Does this mean that I did not want to visit Rome? Of course not. I was doing what we economists call “constrained optimization”. I was making my decisions, subject to the constraints I faced in life at that time. We all do this; we face limited income, and, ultimately, limited time to earn more income or to enjoy leisure. This limit is made even more severe because we don’t actually know how much time we have to spend enjoying life, or to use to earn income. Ultimately, our choices are constrained by the limits we face, and we cannot say that the choices we make under present constraints are the choices we would make under different constraints, or with different options available to us.

I thought of this last week, when the group Moms Rising sent its subscribers an e-mail summarizing a recent article in the Wall Street Journal, aghast at what “the diary of the American Dream” had to say about how women academics discuss the decisions necessary to make their dreams a reality.

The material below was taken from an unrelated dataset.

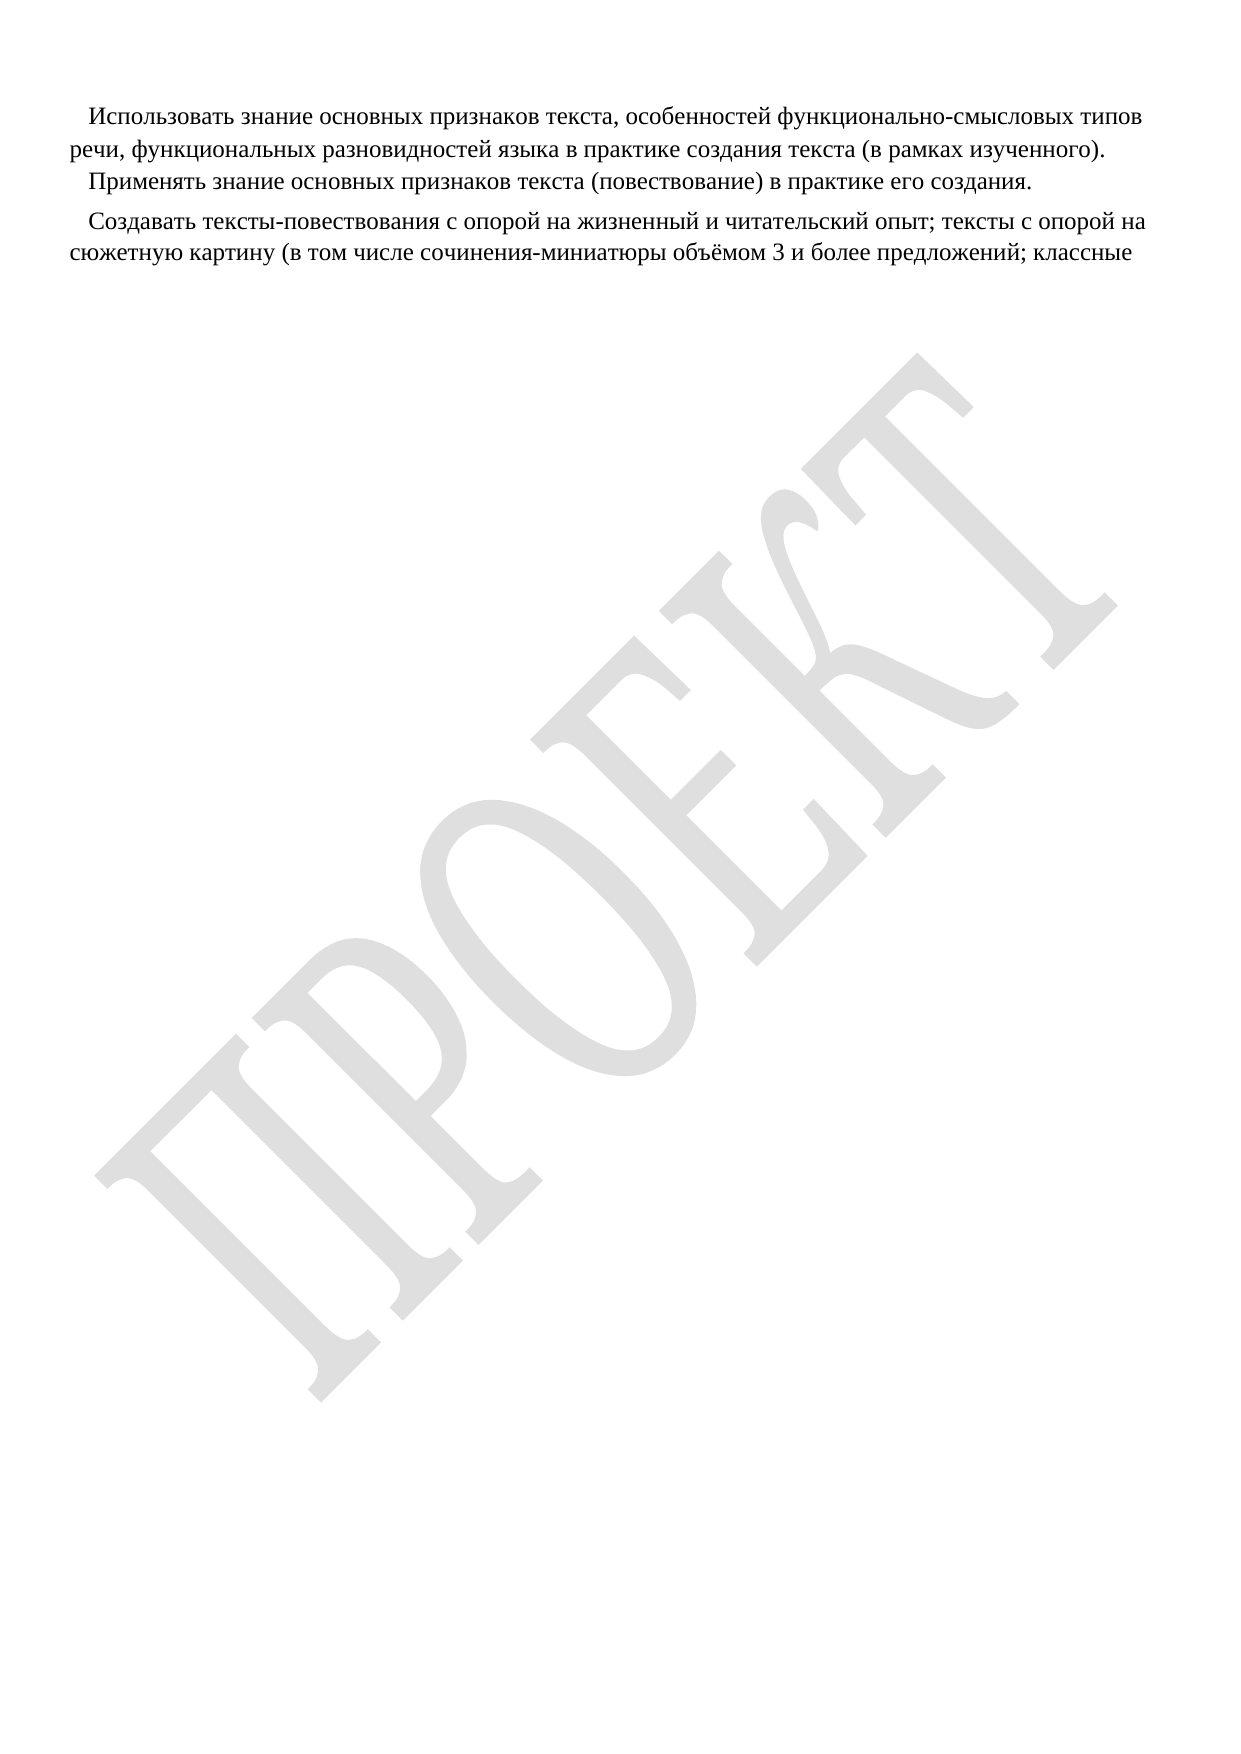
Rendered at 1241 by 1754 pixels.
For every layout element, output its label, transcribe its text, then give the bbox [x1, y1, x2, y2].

text Использовать знание основных признаков текста, особенностей функционально-смысловых типов речи, функциональных разновидностей языка в практике создания текста (в рамках изученного). Применять знание основных признаков текста (повествование) в практике его создания. [69, 101, 1155, 195]
text Создавать тексты-повествования с опорой на жизненный и читательский опыт; тексты с опорой на сюжетную картину (в том числе сочинения-миниатюры объёмом 3 и более предложений; классные [69, 206, 1155, 266]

While it was interesting in itself, it became even more interesting as I discovered that the article criticized this forum by name. It seems that they criticize the concept of “Mama, Ph.D.” for trying to discuss work-life balance, as the former CEO of GE said that there is really no such thing as work-life balance, that we make our choices and then live by them. Yes, you do choose your job and then live with it, but that choice is one made under constrained optimization. We make our choices subject to the options available to us at the time. Would we make these choices if we were not constrained by the limited options available to women academics who are trying to both maintain our professional lives and raise children? Perhaps, but perhaps we would make different choices, as Moms Rising suggests, if we had access to jobs that allowed for a better balance between our professional lives and our duties as mothers. What exactly those jobs would look like is part of the focus of Mama, Ph.D., as we put out collective heads together to imagine a better world.

The Wall Street Journal went on to criticize this forum, saying the type of issues discussed here are similar to those previously discussed over coffee with fellow women at a kitchen table.

 

Or, I wondered, perhaps similar to issues discussed not just at a kitchen table, but at a cafeteria table. I was struck by the image of sitting down with others at a table, and recalled the book Why are All the Black Students Sitting Together at the Cafeteria Table, by Beverly Tatum. In it she suggests that people in the minority, such as African American students in a predominately White school, may find support from each other as they meet and discuss their situation at cafeteria tables. While women in academia are certainly not facing the challenges that African American students face in predominately Caucasian schools, I want to suggest that perhaps Mama, Ph.D. IS a way to metaphorically share coffee, if not to join at a cafeteria table with others in similar situations. For here, we can discuss the various trade-offs we all make as we seek to maximize the welfare of our own families and our own careers, subject to the constraints we face in the current academic labor market. And then we, as Moms Rising suggests, can begin to plan for a day when the next generation, or perhaps the ones following them, will be able to make different decisions, because they will face less severe constraints.